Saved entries
====================
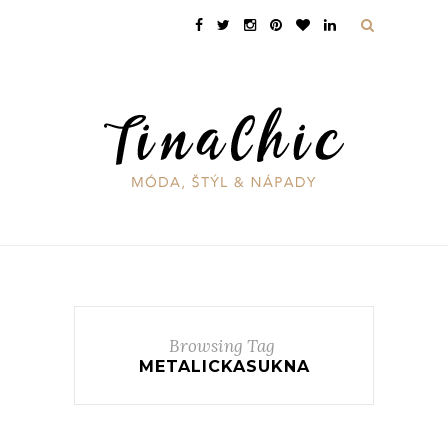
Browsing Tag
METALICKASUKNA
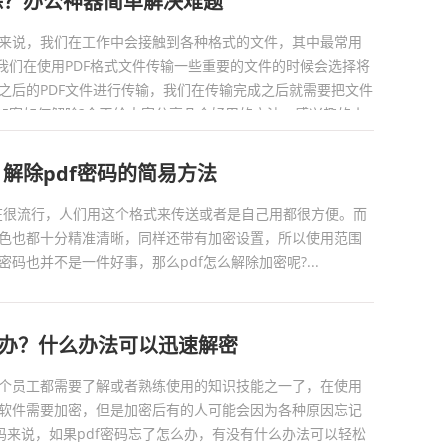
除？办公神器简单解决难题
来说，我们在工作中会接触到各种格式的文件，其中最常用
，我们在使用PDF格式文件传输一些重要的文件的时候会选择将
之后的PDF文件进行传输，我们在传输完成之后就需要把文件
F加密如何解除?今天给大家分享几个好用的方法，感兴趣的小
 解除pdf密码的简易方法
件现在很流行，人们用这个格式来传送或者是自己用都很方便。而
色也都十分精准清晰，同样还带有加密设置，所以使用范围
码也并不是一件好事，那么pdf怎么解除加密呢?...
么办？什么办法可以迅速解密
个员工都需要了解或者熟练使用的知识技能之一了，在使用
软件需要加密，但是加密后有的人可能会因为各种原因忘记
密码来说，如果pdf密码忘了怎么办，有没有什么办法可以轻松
====================
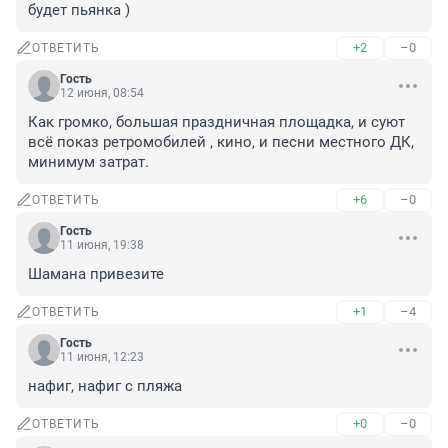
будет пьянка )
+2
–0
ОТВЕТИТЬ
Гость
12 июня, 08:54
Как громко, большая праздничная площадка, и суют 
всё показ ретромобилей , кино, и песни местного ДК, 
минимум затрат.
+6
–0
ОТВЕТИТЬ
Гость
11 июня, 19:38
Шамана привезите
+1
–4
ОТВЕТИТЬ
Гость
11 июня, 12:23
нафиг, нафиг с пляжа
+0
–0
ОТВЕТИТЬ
====================
### Exercise aim
What's needed is an exact copy of the records above from the line containing "Browsing Tag" down to the line containing "色也都十分精准清晰，同样还带有加密设置，所以使用范围", both included, without any pictures.

### Answer space
Browsing Tag
METALICKASUKNA
除？办公神器简单解决难题
来说，我们在工作中会接触到各种格式的文件，其中最常用
，我们在使用PDF格式文件传输一些重要的文件的时候会选择将
之后的PDF文件进行传输，我们在传输完成之后就需要把文件
F加密如何解除?今天给大家分享几个好用的方法，感兴趣的小
 解除pdf密码的简易方法
件现在很流行，人们用这个格式来传送或者是自己用都很方便。而
色也都十分精准清晰，同样还带有加密设置，所以使用范围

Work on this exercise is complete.